MEMORANDUM AND JUDGMENT
Proceeding pursuant to CPLR article 78 (transferred to this Court by order of the Supreme Court, entered in Albany County) to review a determination of the Commissioner of Corrections and Community Supervision finding petitioner guilty of violating certain prison disciplinary rules.
A correction officer unlocked petitioner's cell to release him to the recreation yard in accordance with a go around sheet scheduling him for morning recreation. Petitioner purportedly walked out of his cell and told the officer that he was not reporting to recreation. Petitioner then allegedly refused the officer's order to lock into his cell. He eventually complied, but was later charged in a misbehavior report with multiple
disciplinary rule violations. Following a tier III disciplinary hearing, petitioner was found guilty of being out of place and violating facility movement regulations. The determination was affirmed on administrative appeal and this CPLR article 78 proceeding ensued.

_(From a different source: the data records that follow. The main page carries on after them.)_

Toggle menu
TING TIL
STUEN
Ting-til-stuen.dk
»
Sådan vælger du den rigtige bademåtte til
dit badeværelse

Initially, respondent concedes and, upon reviewing the record, we agree that substantial evidence does not support that part of the determination finding petitioner guilty of being out of place (see 7 NYCRR 270.2 [B] [10] [i]). We reach the same conclusion with respect to that part of the determination finding petitioner guilty of violating facility movement regulations (see 7 NYCRR 270.2 [B] [10] [iii]). Petitioner maintained that he never signed up to go to morning [*2]recreation and that the officer who came to release him from his cell made a mistake. Petitioner's inmate witnesses, who were housed nearby, corroborated his story. Significantly, the correction officer involved in the incident, who also authored the misbehavior report, did not testify at the hearing nor was testimony of any other correction officials presented concerning the incident. Furthermore, there was no evidence presented that petitioner ventured to other areas of the facility when he exited his cell. In view of the foregoing and given that petitioner was found not guilty of refusing a direct order to lock in, we conclude that substantial evidence does not support the finding that he violated facility movement regulations (compare Matter of Basbus v Prack, 112 AD3d 1088, 1088-1089 [2013]; Matter of A'Gard v LaValley, 104 AD3d 1031, 1031 [2013]). The determination must therefore be annulled in its entirety and, as such, we need not address petitioner's remaining claims.
Peters, P.J., Egan Jr., Devine, Clark and Aarons, JJ., concur.
ADJUDGED that the determination is annulled, without costs, petition granted and the Commissioner of Corrections and Community Supervision is directed to expunge all references to this matter from petitioner's institutional record.